GOAL OF THE EXERCISE: Run through the records and, wherever a line holds the word "middle", return that line.

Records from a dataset

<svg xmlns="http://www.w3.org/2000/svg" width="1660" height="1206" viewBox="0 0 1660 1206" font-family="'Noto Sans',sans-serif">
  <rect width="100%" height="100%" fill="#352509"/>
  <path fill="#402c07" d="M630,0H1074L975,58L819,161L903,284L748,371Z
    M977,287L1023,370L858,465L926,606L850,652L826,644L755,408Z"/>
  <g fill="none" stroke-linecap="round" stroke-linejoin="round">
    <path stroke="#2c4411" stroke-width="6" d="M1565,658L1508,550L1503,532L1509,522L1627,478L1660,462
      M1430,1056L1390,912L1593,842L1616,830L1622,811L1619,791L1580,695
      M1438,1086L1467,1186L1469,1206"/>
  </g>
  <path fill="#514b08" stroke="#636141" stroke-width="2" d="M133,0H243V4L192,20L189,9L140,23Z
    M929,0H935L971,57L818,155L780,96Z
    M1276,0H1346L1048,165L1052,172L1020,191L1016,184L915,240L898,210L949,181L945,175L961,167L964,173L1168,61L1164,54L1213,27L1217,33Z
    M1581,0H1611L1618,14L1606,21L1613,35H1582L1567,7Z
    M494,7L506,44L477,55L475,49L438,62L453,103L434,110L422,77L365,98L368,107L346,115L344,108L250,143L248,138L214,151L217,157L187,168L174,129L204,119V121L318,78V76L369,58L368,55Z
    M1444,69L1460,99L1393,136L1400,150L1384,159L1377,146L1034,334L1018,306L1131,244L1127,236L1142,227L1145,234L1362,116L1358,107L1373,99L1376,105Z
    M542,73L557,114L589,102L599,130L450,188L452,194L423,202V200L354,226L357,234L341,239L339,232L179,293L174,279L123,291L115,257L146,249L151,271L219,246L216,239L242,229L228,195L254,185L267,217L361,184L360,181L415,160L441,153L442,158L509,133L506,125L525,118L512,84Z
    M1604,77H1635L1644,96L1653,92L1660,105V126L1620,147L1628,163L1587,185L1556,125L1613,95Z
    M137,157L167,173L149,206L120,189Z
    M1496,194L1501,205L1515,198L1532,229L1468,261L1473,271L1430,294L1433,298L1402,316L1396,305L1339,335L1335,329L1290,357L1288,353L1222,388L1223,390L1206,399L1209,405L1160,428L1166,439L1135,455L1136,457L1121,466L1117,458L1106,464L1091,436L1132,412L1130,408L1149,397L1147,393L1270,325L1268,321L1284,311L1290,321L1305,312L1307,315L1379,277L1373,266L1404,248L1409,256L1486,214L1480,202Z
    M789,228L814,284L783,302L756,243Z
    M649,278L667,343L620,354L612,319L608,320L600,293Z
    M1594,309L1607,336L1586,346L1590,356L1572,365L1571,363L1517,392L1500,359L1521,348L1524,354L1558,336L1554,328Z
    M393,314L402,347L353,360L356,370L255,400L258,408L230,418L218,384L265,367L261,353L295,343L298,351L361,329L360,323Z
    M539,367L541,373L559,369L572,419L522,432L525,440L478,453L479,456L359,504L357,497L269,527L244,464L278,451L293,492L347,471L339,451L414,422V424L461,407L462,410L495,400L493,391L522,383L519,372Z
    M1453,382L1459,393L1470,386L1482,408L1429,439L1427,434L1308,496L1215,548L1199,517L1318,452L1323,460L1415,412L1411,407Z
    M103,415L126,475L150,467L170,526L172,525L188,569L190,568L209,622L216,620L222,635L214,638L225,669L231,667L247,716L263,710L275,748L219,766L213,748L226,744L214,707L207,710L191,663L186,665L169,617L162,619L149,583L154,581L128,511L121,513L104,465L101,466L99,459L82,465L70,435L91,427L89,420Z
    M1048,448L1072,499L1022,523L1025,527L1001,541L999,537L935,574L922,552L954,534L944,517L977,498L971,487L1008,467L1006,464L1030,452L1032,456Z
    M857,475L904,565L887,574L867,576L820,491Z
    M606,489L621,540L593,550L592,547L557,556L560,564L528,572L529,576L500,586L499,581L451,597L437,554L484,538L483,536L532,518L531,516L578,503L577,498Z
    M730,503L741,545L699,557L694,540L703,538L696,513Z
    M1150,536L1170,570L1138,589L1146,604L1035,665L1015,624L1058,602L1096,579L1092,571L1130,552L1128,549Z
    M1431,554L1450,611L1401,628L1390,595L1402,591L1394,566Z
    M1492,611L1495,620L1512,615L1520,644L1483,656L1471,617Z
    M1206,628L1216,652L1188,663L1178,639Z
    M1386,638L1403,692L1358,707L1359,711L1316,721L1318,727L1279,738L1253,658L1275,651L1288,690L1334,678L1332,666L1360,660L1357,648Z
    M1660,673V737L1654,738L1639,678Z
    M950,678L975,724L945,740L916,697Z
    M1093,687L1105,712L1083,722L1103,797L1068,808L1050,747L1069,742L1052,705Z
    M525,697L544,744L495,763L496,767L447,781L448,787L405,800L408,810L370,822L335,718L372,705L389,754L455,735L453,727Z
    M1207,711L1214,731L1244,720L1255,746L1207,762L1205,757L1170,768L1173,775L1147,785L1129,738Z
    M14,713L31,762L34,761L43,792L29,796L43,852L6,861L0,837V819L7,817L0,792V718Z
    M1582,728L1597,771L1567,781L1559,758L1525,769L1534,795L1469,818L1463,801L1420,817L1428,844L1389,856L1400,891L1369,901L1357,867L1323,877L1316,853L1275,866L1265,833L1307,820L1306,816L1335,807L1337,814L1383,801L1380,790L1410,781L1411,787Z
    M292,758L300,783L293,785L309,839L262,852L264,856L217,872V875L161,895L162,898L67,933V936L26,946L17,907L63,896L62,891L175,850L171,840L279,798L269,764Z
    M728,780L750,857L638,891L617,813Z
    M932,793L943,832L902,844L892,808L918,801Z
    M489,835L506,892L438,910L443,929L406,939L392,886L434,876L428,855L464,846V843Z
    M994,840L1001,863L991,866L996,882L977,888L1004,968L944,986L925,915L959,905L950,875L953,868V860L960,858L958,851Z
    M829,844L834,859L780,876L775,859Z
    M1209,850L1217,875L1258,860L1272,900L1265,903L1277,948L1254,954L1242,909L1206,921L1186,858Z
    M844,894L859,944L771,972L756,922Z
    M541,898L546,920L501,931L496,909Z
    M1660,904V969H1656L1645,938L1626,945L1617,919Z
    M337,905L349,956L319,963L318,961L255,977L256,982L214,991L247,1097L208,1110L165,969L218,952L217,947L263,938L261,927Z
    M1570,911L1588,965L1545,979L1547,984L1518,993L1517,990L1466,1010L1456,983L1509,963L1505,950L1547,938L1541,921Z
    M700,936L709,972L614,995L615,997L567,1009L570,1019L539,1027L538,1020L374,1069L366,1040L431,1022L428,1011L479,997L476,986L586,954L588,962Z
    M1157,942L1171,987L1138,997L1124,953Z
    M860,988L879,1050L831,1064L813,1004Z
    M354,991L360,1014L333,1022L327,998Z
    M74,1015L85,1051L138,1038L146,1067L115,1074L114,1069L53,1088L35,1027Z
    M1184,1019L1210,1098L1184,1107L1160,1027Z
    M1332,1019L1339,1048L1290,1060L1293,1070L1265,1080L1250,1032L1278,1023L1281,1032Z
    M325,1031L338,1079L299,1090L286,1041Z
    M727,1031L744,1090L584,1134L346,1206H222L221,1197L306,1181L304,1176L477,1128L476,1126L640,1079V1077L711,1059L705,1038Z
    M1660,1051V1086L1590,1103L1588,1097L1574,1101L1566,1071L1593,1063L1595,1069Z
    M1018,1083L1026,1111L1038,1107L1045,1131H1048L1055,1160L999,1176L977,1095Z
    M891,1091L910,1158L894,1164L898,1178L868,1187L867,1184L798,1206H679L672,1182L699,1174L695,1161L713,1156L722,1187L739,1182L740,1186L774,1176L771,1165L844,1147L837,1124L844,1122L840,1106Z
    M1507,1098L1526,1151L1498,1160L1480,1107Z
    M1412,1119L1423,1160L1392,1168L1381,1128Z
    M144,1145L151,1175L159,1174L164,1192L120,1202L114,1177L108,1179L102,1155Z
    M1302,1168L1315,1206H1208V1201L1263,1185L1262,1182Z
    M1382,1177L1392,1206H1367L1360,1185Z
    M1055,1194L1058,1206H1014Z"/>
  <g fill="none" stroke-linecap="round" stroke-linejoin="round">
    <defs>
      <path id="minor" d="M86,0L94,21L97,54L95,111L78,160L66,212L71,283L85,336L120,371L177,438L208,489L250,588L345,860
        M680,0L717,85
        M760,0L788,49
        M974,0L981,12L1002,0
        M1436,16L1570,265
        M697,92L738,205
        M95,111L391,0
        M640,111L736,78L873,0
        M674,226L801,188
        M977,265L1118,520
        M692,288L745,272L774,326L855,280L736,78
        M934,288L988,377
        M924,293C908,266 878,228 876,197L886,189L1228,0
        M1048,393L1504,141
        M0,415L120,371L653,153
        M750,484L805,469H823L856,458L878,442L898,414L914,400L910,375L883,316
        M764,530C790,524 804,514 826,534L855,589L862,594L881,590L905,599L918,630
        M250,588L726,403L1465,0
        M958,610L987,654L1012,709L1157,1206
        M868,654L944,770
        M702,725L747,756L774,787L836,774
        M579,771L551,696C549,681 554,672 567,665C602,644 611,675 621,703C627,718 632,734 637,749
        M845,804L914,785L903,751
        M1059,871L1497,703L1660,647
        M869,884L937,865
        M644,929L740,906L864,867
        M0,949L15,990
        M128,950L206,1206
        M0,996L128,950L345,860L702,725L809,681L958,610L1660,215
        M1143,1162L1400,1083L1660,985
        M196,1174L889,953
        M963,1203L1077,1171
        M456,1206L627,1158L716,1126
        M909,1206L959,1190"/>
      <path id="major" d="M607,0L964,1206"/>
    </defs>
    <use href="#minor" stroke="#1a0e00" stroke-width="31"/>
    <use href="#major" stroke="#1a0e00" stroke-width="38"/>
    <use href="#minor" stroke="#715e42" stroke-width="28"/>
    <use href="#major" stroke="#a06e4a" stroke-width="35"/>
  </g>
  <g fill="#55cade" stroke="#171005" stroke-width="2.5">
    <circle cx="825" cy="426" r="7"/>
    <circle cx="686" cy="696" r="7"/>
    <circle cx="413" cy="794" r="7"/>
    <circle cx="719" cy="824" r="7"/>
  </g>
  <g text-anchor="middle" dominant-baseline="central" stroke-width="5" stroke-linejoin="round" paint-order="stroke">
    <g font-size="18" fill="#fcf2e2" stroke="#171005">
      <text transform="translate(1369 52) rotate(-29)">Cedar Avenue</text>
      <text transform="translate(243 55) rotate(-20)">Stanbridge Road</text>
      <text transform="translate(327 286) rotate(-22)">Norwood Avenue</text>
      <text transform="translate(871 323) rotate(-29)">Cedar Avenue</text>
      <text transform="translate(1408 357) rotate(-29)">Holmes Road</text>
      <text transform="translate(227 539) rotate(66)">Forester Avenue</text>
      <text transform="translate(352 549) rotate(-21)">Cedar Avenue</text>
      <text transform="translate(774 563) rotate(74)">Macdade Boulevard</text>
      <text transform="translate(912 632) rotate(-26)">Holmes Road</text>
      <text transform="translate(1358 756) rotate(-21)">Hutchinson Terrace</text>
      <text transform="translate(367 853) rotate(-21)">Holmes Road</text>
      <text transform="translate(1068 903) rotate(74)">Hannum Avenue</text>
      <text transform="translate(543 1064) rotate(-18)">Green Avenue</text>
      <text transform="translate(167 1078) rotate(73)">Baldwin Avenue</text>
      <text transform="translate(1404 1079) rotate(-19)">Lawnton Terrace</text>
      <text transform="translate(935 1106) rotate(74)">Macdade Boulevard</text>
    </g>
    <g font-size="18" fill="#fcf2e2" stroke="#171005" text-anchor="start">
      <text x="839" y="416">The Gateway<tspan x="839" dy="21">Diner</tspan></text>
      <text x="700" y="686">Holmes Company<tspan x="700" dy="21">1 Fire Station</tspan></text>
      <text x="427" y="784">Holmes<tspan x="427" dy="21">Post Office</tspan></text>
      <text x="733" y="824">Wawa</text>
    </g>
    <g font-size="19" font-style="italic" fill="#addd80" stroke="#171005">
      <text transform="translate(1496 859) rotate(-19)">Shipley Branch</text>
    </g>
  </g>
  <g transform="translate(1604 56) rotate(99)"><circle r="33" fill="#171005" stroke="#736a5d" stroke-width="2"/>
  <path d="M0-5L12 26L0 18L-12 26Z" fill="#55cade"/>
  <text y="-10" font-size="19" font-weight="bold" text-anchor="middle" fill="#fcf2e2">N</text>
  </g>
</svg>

TASK ANSWER:
  <g text-anchor="middle" dominant-baseline="central" stroke-width="5" stroke-linejoin="round" paint-order="stroke">
  <text y="-10" font-size="19" font-weight="bold" text-anchor="middle" fill="#fcf2e2">N</text>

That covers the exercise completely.